If a line in the entries below includes the string "Disruption", copy it out.

● Data for this exercise
***

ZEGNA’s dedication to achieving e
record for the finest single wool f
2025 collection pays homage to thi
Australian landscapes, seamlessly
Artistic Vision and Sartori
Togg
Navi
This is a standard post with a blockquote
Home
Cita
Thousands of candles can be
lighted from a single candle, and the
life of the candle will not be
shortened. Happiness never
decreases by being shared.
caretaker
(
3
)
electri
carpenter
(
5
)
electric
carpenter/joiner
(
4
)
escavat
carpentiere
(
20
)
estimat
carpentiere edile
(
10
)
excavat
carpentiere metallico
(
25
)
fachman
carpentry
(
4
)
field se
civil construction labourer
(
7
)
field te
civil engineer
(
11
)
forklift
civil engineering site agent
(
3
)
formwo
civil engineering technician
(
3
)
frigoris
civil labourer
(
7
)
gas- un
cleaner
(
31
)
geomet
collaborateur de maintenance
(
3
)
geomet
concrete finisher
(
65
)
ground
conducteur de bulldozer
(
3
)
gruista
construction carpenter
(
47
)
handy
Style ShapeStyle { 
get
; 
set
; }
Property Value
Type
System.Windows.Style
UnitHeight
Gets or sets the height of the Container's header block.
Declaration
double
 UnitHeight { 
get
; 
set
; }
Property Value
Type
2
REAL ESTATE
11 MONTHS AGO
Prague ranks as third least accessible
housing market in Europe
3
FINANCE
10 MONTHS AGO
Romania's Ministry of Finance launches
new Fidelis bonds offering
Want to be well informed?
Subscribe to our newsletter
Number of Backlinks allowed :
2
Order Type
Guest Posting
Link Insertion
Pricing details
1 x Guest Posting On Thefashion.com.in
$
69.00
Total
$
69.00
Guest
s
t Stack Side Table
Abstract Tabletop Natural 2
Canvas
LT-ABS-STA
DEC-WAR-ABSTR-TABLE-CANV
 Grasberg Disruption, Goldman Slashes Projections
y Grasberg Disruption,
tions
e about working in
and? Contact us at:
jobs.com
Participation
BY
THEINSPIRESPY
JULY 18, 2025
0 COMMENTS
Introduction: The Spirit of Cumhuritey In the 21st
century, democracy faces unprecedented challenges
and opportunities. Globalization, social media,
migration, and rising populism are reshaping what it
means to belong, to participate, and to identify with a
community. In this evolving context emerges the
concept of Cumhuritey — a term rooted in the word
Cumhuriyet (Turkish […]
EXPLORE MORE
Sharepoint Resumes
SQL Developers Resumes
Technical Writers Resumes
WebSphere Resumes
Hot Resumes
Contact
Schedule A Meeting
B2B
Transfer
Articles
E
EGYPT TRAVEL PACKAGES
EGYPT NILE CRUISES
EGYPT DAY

***

● Result
 Grasberg Disruption, Goldman Slashes Projections
y Grasberg Disruption,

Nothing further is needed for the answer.